“In silence
A river speaks
Through artists
Who sit by her shore and listen
Or paddle quiet into her heart”
-Jim Draper
In their kayak, the world quiets down. They breathe easier, deeper than anywhere else. The cool water beneath rocks the vessel gently, and they freely turn their minds to art.
On Tuesday night, the Lufrano Intercultural Gallery welcomed another exhibition onto its walls, with artwork by Allison Watson, Paul Ladnier, Doug Eng, and Coordinator of UNF Art Galleries Jim Draper.
Matching the Lufrano gallery’s lasting theme of human condition and natural entities, A River Speaks seeks to explore the river that flows through life, and that most only view from atop a bridge.
Kamele “Oupa” Seane, director of the Intercultural Center for PEACE, experienced the flow of these southern rivers, from the St. John’s to the Ichetucknee, through the paintings and photographs at the exhibition.
“Through [the artists’] work the river speaks to me,” Seane said. “It says ‘Look at these beautiful, beautiful, beautiful rivers we have’, what can we do in order to preserve this pristine, this beauty, this part of nature?”
Draper, who is also a professor at UNF, said the purpose of this exhibition was for artists to be able to give a voice to these majestic bodies of water.

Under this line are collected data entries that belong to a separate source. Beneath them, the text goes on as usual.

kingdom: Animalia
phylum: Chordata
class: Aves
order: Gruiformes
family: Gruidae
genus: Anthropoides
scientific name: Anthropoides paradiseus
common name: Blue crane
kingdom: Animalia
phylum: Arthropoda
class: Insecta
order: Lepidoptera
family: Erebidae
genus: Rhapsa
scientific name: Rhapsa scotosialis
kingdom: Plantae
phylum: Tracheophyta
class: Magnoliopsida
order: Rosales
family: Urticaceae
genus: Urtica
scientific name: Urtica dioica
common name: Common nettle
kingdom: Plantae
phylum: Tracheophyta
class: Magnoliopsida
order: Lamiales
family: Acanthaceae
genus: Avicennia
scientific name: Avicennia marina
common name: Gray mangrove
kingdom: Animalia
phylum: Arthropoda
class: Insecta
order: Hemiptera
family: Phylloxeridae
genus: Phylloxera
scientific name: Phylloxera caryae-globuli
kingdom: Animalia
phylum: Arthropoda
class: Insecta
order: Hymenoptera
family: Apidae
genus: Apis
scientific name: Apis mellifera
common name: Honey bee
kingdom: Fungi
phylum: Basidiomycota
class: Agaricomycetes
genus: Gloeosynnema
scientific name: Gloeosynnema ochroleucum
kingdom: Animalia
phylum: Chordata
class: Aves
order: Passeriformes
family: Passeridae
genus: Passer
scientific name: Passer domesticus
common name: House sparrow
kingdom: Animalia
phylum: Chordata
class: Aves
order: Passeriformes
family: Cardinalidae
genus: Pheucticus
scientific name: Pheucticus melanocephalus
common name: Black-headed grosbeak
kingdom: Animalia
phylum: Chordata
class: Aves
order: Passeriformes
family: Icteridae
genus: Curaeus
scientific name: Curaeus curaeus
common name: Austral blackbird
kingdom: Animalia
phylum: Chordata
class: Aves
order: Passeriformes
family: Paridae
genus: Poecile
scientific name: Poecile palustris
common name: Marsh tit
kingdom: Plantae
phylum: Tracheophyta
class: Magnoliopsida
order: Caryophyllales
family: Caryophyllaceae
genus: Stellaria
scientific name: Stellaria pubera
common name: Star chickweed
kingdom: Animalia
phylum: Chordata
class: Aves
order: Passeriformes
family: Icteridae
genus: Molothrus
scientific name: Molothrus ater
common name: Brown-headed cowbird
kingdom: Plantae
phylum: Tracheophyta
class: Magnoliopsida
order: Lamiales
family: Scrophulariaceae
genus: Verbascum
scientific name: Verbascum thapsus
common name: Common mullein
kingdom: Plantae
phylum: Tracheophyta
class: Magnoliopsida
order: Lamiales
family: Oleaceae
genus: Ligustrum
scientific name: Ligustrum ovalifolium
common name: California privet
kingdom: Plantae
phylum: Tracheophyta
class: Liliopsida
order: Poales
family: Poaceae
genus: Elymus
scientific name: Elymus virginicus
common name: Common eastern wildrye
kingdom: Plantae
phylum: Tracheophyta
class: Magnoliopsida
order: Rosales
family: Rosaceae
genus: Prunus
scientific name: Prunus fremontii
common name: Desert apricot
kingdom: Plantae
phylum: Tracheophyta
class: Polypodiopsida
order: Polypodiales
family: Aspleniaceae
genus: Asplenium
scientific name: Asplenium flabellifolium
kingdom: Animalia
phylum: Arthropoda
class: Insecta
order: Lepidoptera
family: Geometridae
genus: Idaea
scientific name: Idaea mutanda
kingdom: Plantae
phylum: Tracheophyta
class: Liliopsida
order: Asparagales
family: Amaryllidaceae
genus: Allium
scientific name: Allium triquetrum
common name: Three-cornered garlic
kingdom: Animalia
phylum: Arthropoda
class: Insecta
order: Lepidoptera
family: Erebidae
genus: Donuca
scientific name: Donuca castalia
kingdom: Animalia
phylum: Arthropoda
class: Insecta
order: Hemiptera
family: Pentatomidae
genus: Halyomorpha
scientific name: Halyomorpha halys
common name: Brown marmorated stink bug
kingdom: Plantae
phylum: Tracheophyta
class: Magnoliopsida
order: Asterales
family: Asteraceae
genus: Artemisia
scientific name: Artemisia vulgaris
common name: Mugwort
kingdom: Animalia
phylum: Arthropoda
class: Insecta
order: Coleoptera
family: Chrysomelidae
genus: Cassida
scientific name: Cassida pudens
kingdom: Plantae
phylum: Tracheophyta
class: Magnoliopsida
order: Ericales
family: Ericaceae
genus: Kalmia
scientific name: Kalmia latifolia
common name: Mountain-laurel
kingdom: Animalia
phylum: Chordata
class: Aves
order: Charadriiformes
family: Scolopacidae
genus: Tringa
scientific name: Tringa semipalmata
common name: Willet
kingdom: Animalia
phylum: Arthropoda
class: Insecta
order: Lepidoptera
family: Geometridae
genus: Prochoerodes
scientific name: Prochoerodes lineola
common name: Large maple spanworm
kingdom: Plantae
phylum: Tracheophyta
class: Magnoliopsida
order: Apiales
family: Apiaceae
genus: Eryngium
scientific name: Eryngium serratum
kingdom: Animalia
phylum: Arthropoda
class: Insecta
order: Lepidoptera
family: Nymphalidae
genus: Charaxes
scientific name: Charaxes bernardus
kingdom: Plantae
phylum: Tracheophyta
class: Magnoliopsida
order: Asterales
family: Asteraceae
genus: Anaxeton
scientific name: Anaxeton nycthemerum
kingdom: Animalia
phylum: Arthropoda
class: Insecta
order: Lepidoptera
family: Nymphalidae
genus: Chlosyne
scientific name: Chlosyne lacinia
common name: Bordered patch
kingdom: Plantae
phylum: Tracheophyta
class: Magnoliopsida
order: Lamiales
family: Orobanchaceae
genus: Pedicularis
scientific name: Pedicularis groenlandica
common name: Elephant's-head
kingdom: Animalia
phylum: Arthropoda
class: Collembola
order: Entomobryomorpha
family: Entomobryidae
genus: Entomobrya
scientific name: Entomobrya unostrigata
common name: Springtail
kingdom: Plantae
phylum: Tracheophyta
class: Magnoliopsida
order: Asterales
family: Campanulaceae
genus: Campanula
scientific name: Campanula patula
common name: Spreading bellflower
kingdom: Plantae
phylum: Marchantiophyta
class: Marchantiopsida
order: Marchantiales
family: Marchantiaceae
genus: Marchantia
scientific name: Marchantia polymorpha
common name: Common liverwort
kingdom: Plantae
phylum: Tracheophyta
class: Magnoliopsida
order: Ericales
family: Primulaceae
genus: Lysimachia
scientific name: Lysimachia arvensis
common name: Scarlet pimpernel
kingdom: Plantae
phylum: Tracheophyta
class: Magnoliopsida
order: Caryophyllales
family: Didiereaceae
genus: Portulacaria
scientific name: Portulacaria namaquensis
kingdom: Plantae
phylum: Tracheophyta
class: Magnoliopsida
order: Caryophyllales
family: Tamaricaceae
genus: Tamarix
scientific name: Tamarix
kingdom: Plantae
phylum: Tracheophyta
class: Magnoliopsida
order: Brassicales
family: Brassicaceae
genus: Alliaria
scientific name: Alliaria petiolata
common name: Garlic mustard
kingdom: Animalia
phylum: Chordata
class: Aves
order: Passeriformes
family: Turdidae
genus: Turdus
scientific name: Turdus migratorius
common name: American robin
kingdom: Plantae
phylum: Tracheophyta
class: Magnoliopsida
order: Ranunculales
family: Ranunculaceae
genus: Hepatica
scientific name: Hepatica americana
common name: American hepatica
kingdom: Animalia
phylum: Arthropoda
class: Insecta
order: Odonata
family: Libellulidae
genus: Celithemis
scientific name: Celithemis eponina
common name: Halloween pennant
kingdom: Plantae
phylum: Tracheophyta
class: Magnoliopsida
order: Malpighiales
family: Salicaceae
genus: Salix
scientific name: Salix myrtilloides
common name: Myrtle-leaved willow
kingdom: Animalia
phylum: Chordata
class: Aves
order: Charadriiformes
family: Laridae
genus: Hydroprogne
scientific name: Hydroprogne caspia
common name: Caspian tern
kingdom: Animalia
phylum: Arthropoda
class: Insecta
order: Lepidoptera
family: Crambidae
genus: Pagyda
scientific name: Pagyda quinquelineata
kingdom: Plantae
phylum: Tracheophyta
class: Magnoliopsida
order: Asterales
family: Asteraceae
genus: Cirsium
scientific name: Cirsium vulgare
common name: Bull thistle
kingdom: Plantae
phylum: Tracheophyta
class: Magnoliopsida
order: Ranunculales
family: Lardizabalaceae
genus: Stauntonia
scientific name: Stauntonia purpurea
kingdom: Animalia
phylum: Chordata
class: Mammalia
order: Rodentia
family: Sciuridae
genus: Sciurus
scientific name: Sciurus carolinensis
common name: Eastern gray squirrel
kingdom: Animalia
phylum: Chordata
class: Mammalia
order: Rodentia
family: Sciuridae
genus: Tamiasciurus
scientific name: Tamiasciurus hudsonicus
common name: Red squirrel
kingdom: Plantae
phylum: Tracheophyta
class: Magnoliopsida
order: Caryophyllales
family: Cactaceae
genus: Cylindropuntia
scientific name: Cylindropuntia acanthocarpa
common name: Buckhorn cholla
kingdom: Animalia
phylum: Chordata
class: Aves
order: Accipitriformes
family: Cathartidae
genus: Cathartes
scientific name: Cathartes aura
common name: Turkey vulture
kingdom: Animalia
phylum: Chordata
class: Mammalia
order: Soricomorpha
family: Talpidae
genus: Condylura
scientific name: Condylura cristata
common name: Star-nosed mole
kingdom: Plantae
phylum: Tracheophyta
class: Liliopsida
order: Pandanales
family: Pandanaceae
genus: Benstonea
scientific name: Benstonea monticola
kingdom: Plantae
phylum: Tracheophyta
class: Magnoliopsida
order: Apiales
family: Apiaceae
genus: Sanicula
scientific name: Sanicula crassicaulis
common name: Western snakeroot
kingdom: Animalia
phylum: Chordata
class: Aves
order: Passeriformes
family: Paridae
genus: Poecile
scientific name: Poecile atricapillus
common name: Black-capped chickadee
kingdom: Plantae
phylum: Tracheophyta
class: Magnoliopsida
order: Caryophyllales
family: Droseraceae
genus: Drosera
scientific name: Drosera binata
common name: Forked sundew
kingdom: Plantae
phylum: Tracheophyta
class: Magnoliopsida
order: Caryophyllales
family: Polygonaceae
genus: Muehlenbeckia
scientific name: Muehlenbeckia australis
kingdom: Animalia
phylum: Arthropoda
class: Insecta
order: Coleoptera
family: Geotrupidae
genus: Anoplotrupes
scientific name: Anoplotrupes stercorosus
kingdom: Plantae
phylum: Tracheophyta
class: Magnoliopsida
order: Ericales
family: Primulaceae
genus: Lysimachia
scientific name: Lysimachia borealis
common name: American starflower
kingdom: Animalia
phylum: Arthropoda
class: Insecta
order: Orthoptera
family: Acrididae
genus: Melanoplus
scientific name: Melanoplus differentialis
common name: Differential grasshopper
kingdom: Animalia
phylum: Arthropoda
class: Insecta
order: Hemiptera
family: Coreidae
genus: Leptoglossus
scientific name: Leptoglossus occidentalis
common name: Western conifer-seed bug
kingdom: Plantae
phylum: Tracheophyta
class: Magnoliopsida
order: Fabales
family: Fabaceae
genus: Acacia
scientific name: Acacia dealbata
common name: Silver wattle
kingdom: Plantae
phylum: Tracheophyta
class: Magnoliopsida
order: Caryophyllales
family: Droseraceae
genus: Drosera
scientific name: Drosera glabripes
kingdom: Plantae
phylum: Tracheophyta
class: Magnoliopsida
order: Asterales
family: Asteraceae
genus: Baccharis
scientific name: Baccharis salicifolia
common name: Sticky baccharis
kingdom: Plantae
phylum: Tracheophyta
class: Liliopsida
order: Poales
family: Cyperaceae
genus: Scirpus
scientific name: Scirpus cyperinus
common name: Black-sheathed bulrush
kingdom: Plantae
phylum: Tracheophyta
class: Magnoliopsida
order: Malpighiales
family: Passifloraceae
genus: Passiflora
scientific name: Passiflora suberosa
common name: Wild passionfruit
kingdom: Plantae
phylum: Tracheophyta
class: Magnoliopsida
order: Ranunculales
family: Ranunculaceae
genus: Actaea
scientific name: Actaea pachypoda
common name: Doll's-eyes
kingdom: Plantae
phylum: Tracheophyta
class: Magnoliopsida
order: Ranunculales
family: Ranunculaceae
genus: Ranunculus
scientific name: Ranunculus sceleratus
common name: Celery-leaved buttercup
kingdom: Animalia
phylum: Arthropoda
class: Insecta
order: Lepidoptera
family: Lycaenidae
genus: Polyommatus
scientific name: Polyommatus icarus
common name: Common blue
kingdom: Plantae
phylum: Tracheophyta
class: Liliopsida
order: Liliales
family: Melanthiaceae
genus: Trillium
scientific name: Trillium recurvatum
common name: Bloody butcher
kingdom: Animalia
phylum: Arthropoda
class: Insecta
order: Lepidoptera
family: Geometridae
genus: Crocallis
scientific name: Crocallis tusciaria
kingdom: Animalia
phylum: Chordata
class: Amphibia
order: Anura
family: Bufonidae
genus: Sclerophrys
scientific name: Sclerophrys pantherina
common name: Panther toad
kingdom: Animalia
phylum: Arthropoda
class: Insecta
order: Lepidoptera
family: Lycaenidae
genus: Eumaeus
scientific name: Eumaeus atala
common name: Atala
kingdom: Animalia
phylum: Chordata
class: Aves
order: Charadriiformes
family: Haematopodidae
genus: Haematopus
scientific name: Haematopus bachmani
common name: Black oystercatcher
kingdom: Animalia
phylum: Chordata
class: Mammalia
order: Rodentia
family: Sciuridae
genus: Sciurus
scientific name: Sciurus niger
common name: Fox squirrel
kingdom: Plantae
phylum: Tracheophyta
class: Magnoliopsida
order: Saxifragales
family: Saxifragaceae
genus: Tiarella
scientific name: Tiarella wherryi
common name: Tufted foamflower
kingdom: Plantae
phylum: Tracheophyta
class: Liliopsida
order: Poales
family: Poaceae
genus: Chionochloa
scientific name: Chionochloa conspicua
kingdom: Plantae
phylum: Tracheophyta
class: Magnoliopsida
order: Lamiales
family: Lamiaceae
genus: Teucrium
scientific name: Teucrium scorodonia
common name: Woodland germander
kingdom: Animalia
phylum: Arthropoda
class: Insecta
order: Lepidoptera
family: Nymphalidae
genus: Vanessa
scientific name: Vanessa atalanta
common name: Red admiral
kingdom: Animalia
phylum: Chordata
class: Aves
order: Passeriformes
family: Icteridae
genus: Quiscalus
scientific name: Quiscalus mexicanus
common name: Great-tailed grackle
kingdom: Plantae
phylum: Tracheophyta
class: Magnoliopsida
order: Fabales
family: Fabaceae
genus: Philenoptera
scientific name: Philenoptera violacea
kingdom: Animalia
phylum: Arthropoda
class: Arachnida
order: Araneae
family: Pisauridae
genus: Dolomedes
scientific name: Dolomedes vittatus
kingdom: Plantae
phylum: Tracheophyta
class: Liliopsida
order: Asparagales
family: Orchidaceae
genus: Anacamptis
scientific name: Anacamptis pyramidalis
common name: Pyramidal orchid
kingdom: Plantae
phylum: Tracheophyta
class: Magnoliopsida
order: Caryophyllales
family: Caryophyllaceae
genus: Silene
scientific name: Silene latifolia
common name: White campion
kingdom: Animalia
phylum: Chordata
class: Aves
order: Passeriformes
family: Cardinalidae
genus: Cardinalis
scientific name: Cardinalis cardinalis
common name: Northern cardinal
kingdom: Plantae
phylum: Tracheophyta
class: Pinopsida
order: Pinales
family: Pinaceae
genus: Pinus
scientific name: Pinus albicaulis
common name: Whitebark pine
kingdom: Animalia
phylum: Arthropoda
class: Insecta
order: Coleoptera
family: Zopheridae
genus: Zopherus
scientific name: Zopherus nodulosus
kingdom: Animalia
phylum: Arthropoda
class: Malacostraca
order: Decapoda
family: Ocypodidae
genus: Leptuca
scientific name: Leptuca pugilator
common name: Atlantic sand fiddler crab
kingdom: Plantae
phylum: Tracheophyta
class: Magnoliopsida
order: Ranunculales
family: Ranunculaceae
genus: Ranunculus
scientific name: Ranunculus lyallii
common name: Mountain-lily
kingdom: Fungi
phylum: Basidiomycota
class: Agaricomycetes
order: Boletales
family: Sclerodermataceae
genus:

“I didn’t want it to be about me,” Draper said. “I only had one painting in it, even though it happens to be a very large painting, I wanted it to talk about artists in general. So it’s not so much about individual artists, but this things that artists do, which is speak for a river.”
Since 2015 was the Year of the River amongst the art community, these three artists combined their work to encompass different rivers across the region and convey their stories. With Watson’s artwork from the Suwanee and Ichetucknee Rivers, Ladnier’s work from the Nassau River, and Eng’s work from the St. John’s River, the artists hope that their work brings life to each river the viewers experience afterward.
As someone who visits his favorite black-water spots year after year, Draper can’t help but notice a constant in these places is change.
“I think the thing that, as an artist observing what’s going on, there are places I’ve been going to for 20 years on specific bodies of water,” Draper said. “And the interesting thing about it, as an artist not knowing anything about anything else, necessarily: nothing is ever as good as like every time you go back. It’s all diminished. And I think that’s because of the artists observing particular places, and just because we’re trained to observe not knowing anything other than the aesthetic quality of the place—we absorb what we see, and I see that it’s diminished.”
For Draper, the erosion, pollution and overuse of the rivers’ resources was a trigger to create and combine these works. Draper mentioned he revisited a site he painted 15 years ago, only to see it dirty and lackluster. However, there is always a bright side to visiting these natural beauties for the artists in the long run.
“On the other hand, there is still this regal beauty,” Draper said. “This noble beauty, and you develop this kind of relationship. When Allison and I go kayaking, we have these things, like you get in your boat and you push off from shore and you settle into the water, and you immediately do this sigh. You immediately just breathe in and breathe out. And you immediately become part of that thing that’s floating, and you kind of give yourself up to these things you’re floating in.”
The elements that live in these rivers: beauty, depletion, awe, all combine to create Draper’s only piece, “Cypress at Turner Bridge”, which he says is one of his best paintings he’s ever done.
Emotions that these artists receive from the natural environment flow not only through them, but through Seane as well.
“It’s just amazing how through his paintings, he will bring it right in your face,” Seane said. “Because look at that huge piece, the way he captures the roots–you feel like almost being right there in the river with him.”
As the Earth changes and morphs over time, creating beauty and destroying it, inspiring and discouraging, Draper hopes the audience of this exhibition can see through the bad contained in these rivers.
“I hope that from this exhibition people get an understanding of that these waterways are more than a resource,” Draper said. “They’re more than just this thing to be used, that they do have an ecology, that they do have a life, they’re dependent on being treated well, they do have certain rights to exist, and they’re not just a thing to be used. I think that’s probably what I want people to understand is that rivers are more than what you see from a bridge.”
The exhibition A River Speaks will be residing in the Lufrano gallery until Mar. 11, and prices for the artwork range from $150 to $24,000.